Root

Longman, Bill longman at sharplabs.com
Mon Oct 4 13:21:44 MDT 2004


> Can anyone explain to me why some applications require that 
> you login as 
> root, and will not run as "su"?
> 
> httpd, apachectl and pdisk come to mind. It seems like a bit 
> of a security 
> faux-pas to _require_ that you login to root to run them. 
> (plus, I'm going 
> to get around to adding my own user id to the sudo account 
> but that's not a 
> high-priority so I haven't bothered reading through that FAQ).

Some processes require a terminal session. I can understand that pdisk needs
it but I know for sure that httpd and apachectl don't need it. You can "su
-c apachectl shutdown" all you want. That's how the system's init scripts
work. 
 
[DANG IT! I JUST HIT THE STUPID POWER BUTTON ON MY KEYBOARD!!!! Is there a
way to turn off this stupid-ass button so my giant FAT FINGER won't
accidently tell my machine to go to sleep?
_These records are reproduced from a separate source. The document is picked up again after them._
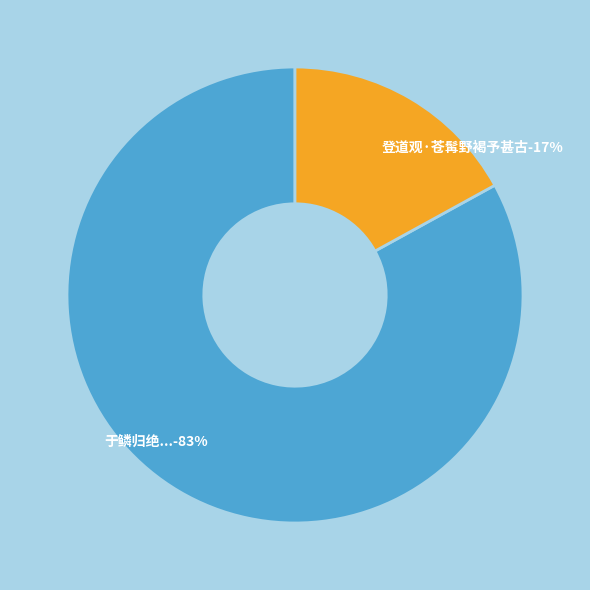

How many slices are in this pie chart?

2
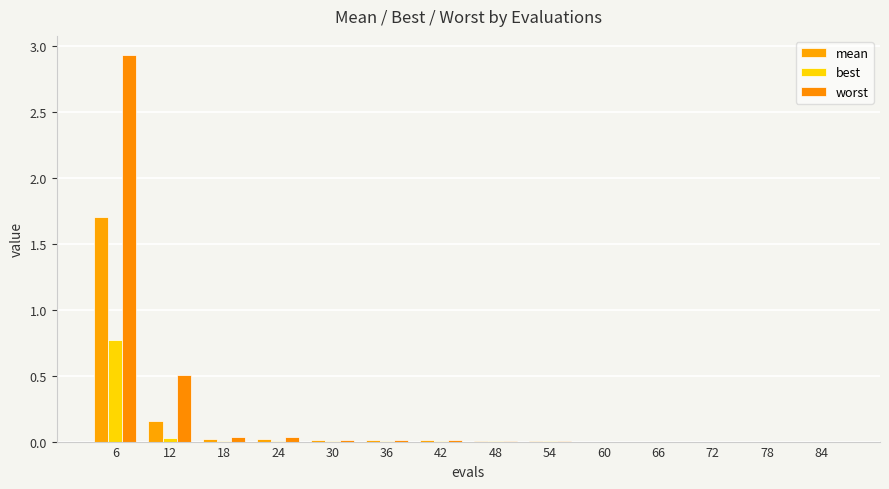

Does the chart contain stacked bars?

No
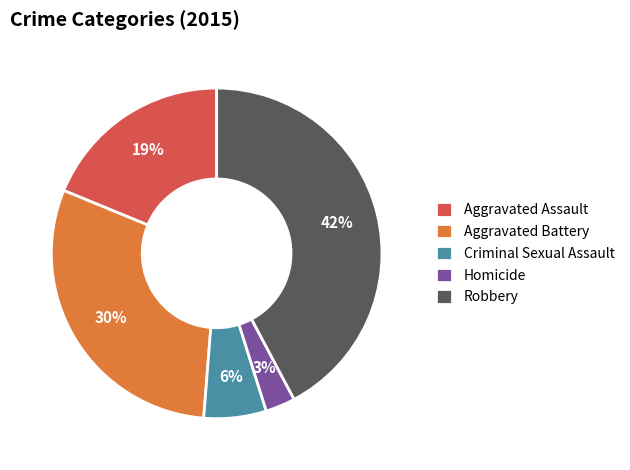

The Aggravated Assault slice represents 29% of the pie. True or false?

False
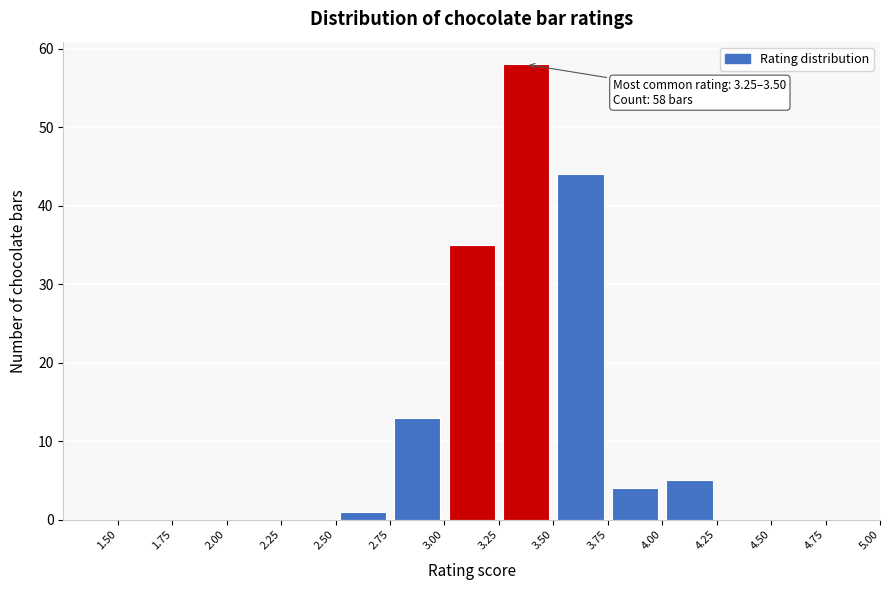

Which range on the x-axis has the tallest bar?

3.25 to 3.50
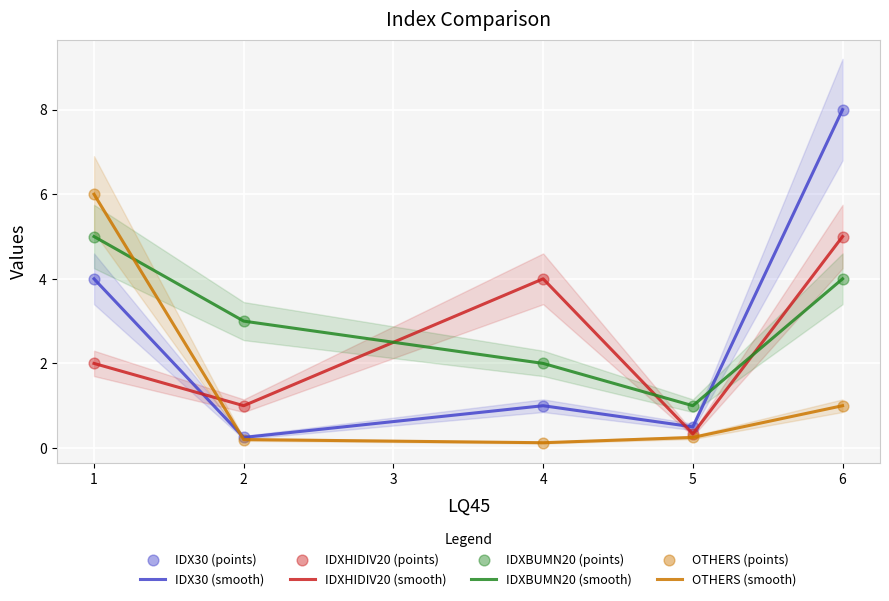

Is the value of IDXHIDIV20 (smooth) at 6 greater than the value of IDX30 (smooth) at 6?

No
It's unable to recover from such
a simple request and now my macho uptimes are back to square one! SUGAR
HONEY ICED TEA!@!!~]

> PS Where can I find a log that might record kernel panics?

In the CPU's ring buffer? About the only way to get this is to configure the
kernel to save the running image to disk. By definition, the kernel is
panicking, so it has to bail out. If it cannot write files, you'll never see
the panic info. Maybe you'll need a camera to take screen shots!